● DIRECTIONS
Repeat the records from the line containing "text 中 華 民 國 年 月 日 [148, 783, 1092, 846]" through the line containing "For every layout", both of those lines included.

● SUPPLIED ENTRIES
************
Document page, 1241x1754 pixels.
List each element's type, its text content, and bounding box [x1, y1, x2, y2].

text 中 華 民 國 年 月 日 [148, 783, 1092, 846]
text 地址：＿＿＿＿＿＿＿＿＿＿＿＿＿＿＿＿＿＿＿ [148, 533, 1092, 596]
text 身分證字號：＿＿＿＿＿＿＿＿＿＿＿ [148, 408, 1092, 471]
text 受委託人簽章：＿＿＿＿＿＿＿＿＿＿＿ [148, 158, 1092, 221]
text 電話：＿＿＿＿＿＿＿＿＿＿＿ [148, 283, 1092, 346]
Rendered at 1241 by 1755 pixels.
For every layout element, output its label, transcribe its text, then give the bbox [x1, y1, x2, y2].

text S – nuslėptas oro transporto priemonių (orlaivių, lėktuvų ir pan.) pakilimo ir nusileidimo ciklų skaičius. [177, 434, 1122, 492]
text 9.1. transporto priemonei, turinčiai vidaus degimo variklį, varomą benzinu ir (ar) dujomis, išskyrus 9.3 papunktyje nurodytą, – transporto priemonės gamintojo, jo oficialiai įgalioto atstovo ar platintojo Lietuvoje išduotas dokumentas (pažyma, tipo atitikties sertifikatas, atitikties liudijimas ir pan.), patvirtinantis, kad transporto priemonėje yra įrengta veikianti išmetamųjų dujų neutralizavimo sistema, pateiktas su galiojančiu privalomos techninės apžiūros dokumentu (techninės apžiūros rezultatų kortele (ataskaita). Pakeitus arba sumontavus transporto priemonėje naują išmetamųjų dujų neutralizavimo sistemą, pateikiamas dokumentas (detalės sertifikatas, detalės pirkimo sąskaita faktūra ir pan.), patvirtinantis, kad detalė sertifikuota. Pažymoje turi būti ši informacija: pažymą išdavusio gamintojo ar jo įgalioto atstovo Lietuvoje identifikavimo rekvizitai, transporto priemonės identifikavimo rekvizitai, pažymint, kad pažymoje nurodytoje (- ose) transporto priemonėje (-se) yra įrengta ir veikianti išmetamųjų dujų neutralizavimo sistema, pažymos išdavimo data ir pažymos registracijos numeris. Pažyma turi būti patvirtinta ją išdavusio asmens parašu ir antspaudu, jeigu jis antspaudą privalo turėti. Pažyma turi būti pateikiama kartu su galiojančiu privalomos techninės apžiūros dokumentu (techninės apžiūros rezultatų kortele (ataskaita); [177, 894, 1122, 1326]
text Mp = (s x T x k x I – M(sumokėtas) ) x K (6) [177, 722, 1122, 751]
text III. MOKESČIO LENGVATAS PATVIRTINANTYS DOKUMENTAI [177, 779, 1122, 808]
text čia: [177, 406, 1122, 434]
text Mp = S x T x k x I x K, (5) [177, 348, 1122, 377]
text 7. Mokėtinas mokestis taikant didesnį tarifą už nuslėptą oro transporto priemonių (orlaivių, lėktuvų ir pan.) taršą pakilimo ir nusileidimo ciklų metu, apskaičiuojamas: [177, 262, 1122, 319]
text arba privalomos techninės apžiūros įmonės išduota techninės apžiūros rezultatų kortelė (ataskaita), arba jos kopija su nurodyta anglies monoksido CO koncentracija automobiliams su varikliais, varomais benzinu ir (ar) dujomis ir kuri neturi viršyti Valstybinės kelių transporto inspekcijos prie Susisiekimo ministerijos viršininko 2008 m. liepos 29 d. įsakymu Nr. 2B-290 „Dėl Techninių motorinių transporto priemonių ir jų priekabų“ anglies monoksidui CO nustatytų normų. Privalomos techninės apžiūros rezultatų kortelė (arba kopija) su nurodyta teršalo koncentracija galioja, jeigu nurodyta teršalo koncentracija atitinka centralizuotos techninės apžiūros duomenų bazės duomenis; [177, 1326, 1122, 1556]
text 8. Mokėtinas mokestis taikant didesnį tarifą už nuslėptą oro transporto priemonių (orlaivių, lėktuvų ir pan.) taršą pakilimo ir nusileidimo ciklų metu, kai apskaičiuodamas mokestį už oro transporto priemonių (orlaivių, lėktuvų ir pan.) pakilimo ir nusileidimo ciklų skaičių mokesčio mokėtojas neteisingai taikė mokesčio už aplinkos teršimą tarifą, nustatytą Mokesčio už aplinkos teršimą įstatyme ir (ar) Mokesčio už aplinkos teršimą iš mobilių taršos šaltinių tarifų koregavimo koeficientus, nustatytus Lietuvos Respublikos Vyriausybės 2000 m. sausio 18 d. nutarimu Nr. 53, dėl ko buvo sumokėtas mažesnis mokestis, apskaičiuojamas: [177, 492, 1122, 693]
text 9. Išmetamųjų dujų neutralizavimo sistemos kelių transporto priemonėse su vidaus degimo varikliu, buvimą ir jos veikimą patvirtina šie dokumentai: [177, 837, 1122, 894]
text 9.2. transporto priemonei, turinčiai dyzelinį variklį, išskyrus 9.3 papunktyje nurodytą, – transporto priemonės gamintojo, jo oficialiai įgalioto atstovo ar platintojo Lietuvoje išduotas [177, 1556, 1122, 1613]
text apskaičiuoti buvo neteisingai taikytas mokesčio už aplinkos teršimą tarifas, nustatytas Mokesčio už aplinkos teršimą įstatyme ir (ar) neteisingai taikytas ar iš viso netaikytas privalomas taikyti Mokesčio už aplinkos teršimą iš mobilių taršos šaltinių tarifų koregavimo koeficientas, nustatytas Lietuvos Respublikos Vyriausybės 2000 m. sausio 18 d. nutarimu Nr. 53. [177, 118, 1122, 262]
************
● FULL RESPONSE
text 中 華 民 國 年 月 日 [148, 783, 1092, 846]
text 地址：＿＿＿＿＿＿＿＿＿＿＿＿＿＿＿＿＿＿＿ [148, 533, 1092, 596]
text 身分證字號：＿＿＿＿＿＿＿＿＿＿＿ [148, 408, 1092, 471]
text 受委託人簽章：＿＿＿＿＿＿＿＿＿＿＿ [148, 158, 1092, 221]
text 電話：＿＿＿＿＿＿＿＿＿＿＿ [148, 283, 1092, 346]
Rendered at 1241 by 1755 pixels.
For every layout element, output its label, transcribe its text, then give the bbox [x1, y1, x2, y2].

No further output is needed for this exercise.